**Goal of the exercise:** Format every line of the entries below as a JSON list of strings, one string per line, and leave out any blank lines.

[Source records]

________________

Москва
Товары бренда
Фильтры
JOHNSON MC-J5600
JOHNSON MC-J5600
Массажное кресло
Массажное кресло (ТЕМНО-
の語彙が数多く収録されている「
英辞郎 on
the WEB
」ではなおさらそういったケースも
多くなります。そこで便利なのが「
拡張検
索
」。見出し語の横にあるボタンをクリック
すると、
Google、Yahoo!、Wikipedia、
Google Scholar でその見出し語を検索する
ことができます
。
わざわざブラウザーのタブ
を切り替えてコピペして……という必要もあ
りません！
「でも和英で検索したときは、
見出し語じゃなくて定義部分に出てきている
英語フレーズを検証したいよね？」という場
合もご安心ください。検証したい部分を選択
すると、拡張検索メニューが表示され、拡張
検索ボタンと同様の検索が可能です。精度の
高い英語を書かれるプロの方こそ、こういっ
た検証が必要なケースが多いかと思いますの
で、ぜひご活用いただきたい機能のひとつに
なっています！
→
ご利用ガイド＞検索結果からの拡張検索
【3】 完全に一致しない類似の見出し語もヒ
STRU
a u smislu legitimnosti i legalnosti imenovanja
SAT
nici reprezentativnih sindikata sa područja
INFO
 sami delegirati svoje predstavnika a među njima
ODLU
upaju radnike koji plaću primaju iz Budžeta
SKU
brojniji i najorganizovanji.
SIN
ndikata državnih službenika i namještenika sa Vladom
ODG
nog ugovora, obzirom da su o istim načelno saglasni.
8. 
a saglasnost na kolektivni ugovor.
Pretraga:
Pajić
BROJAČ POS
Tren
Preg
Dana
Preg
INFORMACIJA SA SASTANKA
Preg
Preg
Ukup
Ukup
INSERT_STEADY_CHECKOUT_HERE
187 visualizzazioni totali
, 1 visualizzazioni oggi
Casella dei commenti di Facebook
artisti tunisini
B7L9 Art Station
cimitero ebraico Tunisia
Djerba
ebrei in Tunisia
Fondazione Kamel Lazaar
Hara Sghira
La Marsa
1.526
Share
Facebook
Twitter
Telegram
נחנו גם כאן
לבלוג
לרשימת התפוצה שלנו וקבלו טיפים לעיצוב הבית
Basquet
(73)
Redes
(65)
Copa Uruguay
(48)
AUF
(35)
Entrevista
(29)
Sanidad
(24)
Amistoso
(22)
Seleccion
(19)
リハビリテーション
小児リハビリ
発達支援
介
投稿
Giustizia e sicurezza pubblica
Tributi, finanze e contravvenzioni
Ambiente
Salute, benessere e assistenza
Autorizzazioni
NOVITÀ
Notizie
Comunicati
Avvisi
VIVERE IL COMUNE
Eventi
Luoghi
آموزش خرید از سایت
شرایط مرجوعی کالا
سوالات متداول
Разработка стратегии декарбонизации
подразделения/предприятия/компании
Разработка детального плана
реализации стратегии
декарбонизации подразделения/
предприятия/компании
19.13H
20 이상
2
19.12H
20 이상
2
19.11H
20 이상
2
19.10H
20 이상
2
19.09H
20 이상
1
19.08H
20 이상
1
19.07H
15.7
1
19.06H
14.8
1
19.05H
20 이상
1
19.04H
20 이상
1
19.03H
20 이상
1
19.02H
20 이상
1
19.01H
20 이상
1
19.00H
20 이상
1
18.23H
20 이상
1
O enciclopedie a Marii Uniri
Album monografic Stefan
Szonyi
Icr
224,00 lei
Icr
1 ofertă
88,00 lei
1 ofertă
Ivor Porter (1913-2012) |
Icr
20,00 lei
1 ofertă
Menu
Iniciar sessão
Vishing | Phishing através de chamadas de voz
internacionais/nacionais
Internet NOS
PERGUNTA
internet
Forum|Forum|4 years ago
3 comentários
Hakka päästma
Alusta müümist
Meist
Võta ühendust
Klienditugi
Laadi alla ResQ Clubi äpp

________________

**Output of the task:**
[
  "Москва",
  "Товары бренда",
  "Фильтры",
  "JOHNSON MC-J5600",
  "JOHNSON MC-J5600",
  "Массажное кресло",
  "Массажное кресло (ТЕМНО-",
  "の語彙が数多く収録されている「",
  "英辞郎 on",
  "the WEB",
  "」ではなおさらそういったケースも",
  "多くなります。そこで便利なのが「",
  "拡張検",
  "索",
  "」。見出し語の横にあるボタンをクリック",
  "すると、",
  "Google、Yahoo!、Wikipedia、",
  "Google Scholar でその見出し語を検索する",
  "ことができます",
  "。",
  "わざわざブラウザーのタブ",
  "を切り替えてコピペして……という必要もあ",
  "りません！",
  "「でも和英で検索したときは、",
  "見出し語じゃなくて定義部分に出てきている",
  "英語フレーズを検証したいよね？」という場",
  "合もご安心ください。検証したい部分を選択",
  "すると、拡張検索メニューが表示され、拡張",
  "検索ボタンと同様の検索が可能です。精度の",
  "高い英語を書かれるプロの方こそ、こういっ",
  "た検証が必要なケースが多いかと思いますの",
  "で、ぜひご活用いただきたい機能のひとつに",
  "なっています！",
  "→",
  "ご利用ガイド＞検索結果からの拡張検索",
  "【3】 完全に一致しない類似の見出し語もヒ",
  "STRU",
  "a u smislu legitimnosti i legalnosti imenovanja",
  "SAT",
  "nici reprezentativnih sindikata sa područja",
  "INFO",
  " sami delegirati svoje predstavnika a među njima",
  "ODLU",
  "upaju radnike koji plaću primaju iz Budžeta",
  "SKU",
  "brojniji i najorganizovanji.",
  "SIN",
  "ndikata državnih službenika i namještenika sa Vladom",
  "ODG",
  "nog ugovora, obzirom da su o istim načelno saglasni.",
  "8. ",
  "a saglasnost na kolektivni ugovor.",
  "Pretraga:",
  "Pajić",
  "BROJAČ POS",
  "Tren",
  "Preg",
  "Dana",
  "Preg",
  "INFORMACIJA SA SASTANKA",
  "Preg",
  "Preg",
  "Ukup",
  "Ukup",
  "INSERT_STEADY_CHECKOUT_HERE",
  "187 visualizzazioni totali",
  ", 1 visualizzazioni oggi",
  "Casella dei commenti di Facebook",
  "artisti tunisini",
  "B7L9 Art Station",
  "cimitero ebraico Tunisia",
  "Djerba",
  "ebrei in Tunisia",
  "Fondazione Kamel Lazaar",
  "Hara Sghira",
  "La Marsa",
  "1.526",
  "Share",
  "Facebook",
  "Twitter",
  "Telegram",
  "נחנו גם כאן",
  "לבלוג",
  "לרשימת התפוצה שלנו וקבלו טיפים לעיצוב הבית",
  "Basquet",
  "(73)",
  "Redes",
  "(65)",
  "Copa Uruguay",
  "(48)",
  "AUF",
  "(35)",
  "Entrevista",
  "(29)",
  "Sanidad",
  "(24)",
  "Amistoso",
  "(22)",
  "Seleccion",
  "(19)",
  "リハビリテーション",
  "小児リハビリ",
  "発達支援",
  "介",
  "投稿",
  "Giustizia e sicurezza pubblica",
  "Tributi, finanze e contravvenzioni",
  "Ambiente",
  "Salute, benessere e assistenza",
  "Autorizzazioni",
  "NOVITÀ",
  "Notizie",
  "Comunicati",
  "Avvisi",
  "VIVERE IL COMUNE",
  "Eventi",
  "Luoghi",
  "آموزش خرید از سایت",
  "شرایط مرجوعی کالا",
  "سوالات متداول",
  "Разработка стратегии декарбонизации",
  "подразделения/предприятия/компании",
  "Разработка детального плана",
  "реализации стратегии",
  "декарбонизации подразделения/",
  "предприятия/компании",
  "19.13H",
  "20 이상",
  "2",
  "19.12H",
  "20 이상",
  "2",
  "19.11H",
  "20 이상",
  "2",
  "19.10H",
  "20 이상",
  "2",
  "19.09H",
  "20 이상",
  "1",
  "19.08H",
  "20 이상",
  "1",
  "19.07H",
  "15.7",
  "1",
  "19.06H",
  "14.8",
  "1",
  "19.05H",
  "20 이상",
  "1",
  "19.04H",
  "20 이상",
  "1",
  "19.03H",
  "20 이상",
  "1",
  "19.02H",
  "20 이상",
  "1",
  "19.01H",
  "20 이상",
  "1",
  "19.00H",
  "20 이상",
  "1",
  "18.23H",
  "20 이상",
  "1",
  "O enciclopedie a Marii Uniri",
  "Album monografic Stefan",
  "Szonyi",
  "Icr",
  "224,00 lei",
  "Icr",
  "1 ofertă",
  "88,00 lei",
  "1 ofertă",
  "Ivor Porter (1913-2012) |",
  "Icr",
  "20,00 lei",
  "1 ofertă",
  "Menu",
  "Iniciar sessão",
  "Vishing | Phishing através de chamadas de voz",
  "internacionais/nacionais",
  "Internet NOS",
  "PERGUNTA",
  "internet",
  "Forum|Forum|4 years ago",
  "3 comentários",
  "Hakka päästma",
  "Alusta müümist",
  "Meist",
  "Võta ühendust",
  "Klienditugi",
  "Laadi alla ResQ Clubi äpp"
]